● Data in this exercise
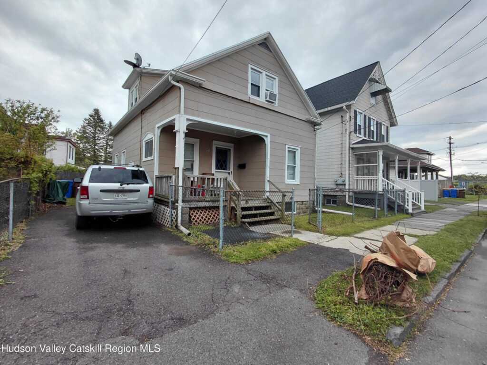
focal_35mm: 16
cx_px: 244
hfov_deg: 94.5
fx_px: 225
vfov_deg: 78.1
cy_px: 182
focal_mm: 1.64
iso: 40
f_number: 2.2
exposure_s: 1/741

● Task description
Set the records down again exactly, and omit any picture in them.

● Your solution
focal_35mm: 16
cx_px: 244
hfov_deg: 94.5
fx_px: 225
vfov_deg: 78.1
cy_px: 182
focal_mm: 1.64
iso: 40
f_number: 2.2
exposure_s: 1/741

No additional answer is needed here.